Leitfaden2 Lager und Stoffströme2.1 Anthropogenes Materiallager2.1.2 Brücken


Nächste Kapitel:

2.1.2.2 Vorgehensweise | 2.1.2.3 Brückenformeln Stadt Münster | 2.1.2.4 Anwendbarkeit für andere Kommunen


Als Teil der kommunalen Infrastruktur sind die Brücken ein nicht zu vernachlässigender Bestandteil des anthropogenen Materiallagers. Im Rahmen des Zieles, dieses für die Beispielkommune Münster abzuschätzen, werden somit kommunale Bestandsbrückenbauwerke näher betrachtet und analysiert. Weiterhin sollen Zusammenhänge zwischen den tatsächlich verbauten Massen mit digital hinterlegten Daten gefunden werden. Als Ergebnis soll eine formelbasierte Abschätzung des anthropogenen Materiallagers erfolgen, wodurch die Übertragbarkeit der Ergebnisse auf andere Kommunen gewährleistet wird. Zunächst müssen dafür jedoch die spezifischen Besonderheiten bei Brücken herausgestellt und die vorhandene Situation der Datenhaltung berücksichtigt werden.
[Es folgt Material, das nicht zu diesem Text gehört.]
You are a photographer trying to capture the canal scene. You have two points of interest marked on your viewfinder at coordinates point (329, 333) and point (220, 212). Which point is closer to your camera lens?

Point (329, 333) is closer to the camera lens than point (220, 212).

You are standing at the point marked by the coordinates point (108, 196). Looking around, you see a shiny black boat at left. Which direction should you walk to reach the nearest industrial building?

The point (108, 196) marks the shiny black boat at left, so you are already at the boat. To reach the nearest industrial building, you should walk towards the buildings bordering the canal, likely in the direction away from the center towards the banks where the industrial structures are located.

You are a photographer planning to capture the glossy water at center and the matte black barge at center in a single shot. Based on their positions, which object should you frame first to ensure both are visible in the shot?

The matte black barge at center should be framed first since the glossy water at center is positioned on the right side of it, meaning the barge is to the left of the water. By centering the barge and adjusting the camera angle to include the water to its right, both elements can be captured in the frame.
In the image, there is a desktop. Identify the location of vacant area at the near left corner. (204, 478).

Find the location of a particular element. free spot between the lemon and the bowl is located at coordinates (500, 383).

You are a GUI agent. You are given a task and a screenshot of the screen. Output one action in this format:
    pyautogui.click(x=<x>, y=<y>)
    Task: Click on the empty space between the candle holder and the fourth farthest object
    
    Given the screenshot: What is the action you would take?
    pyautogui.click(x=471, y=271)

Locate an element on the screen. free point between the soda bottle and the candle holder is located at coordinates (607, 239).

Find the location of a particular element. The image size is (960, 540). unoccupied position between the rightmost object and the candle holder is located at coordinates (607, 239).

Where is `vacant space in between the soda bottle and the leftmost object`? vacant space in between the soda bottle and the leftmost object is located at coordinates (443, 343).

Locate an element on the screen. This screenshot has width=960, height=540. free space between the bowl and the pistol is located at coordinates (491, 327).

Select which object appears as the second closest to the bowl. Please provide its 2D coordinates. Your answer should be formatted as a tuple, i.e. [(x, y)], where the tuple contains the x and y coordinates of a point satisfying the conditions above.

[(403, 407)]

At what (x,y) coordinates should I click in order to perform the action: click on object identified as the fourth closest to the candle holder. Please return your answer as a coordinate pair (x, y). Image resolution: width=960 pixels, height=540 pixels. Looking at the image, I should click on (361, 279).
Besonderheiten von Brückenbauwerken

Eine Brücke ist ein komplexes, individuelles Ingenieurbauwerk, das sich aus verschiedenen Elementen zusammensetzt und im kommunalen Infrastrukturnetz wichtige Funktionen übernimmt. Grundlegendes Merkmal ist stets, dass ein Hindernis überführt wird und es sich somit um einen Kreuzungspunkt zumeist von linienförmigen Verkehrswegen und Gewässern handelt. Jedes Objekt ist an einen solchen Punkt geographisch gebunden. Im Gegensatz zu linienförmigen Bauwerken wie beispielsweise Kanalhaltungen, die in einem Netz miteinander zusammenhängen, findet daher für die kommunalen Brücken eine Betrachtung auf Objektebene statt. Nichtsdestotrotz lässt sich daraus gleichfalls eine enorme Bedeutung der Brücken für das gesamte Netz ableiten, in welches sie integriert sind. So resultieren aus einem Ausfall einer dieser zentralen Knotenpunkte zumeist direkt erhebliche Auswirkungen auf den Verkehr, der mehr oder weniger weiträumig umgeleitet werden muss.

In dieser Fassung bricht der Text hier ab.